Stored data entries
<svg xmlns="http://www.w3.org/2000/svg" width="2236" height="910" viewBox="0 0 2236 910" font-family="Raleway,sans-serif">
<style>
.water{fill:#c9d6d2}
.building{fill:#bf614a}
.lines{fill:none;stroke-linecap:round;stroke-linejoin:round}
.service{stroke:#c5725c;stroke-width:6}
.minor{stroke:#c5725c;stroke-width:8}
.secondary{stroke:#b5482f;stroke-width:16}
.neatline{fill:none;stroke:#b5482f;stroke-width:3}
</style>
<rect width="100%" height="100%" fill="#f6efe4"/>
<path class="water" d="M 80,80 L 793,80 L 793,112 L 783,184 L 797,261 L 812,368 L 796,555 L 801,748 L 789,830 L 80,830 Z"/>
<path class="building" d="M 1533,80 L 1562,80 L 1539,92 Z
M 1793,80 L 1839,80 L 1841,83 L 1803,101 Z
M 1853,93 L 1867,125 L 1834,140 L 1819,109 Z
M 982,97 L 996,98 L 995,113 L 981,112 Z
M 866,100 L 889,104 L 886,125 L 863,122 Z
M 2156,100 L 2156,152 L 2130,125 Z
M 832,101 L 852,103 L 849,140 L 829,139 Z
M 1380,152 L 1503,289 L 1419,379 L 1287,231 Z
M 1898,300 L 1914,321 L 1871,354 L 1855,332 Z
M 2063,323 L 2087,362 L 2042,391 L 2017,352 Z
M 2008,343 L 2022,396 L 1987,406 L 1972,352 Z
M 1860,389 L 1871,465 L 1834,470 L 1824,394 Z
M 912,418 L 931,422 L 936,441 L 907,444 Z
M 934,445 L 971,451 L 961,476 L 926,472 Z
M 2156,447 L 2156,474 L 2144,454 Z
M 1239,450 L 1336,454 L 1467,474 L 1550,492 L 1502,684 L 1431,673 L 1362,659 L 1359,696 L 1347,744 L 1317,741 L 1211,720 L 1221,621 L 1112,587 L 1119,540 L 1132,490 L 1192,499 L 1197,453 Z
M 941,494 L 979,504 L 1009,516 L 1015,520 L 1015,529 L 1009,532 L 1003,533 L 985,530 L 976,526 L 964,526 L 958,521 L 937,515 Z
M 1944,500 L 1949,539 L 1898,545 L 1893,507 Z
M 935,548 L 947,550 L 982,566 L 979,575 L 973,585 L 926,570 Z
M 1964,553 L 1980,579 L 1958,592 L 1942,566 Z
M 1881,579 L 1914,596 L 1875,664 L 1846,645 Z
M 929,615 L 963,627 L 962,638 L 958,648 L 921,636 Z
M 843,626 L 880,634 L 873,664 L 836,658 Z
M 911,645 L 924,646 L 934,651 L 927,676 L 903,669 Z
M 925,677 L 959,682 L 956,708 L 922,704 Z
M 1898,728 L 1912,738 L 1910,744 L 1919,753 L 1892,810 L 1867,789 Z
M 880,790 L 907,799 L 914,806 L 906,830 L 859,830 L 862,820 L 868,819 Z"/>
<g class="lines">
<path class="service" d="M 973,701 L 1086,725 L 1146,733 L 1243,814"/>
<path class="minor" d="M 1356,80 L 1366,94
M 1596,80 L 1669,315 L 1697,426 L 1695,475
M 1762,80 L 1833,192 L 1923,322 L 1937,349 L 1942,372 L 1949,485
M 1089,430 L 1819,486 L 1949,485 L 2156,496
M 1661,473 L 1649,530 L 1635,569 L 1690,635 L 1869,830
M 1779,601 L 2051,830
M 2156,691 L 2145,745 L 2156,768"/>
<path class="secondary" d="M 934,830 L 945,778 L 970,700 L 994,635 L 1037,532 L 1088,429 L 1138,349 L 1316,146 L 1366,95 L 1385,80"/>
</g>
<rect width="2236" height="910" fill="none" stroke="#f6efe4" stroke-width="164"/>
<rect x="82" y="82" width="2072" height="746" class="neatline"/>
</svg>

# Problem to work on
Take every line above that includes the string "lines" and return it.

# Answer section
.lines{fill:none;stroke-linecap:round;stroke-linejoin:round}
<g class="lines">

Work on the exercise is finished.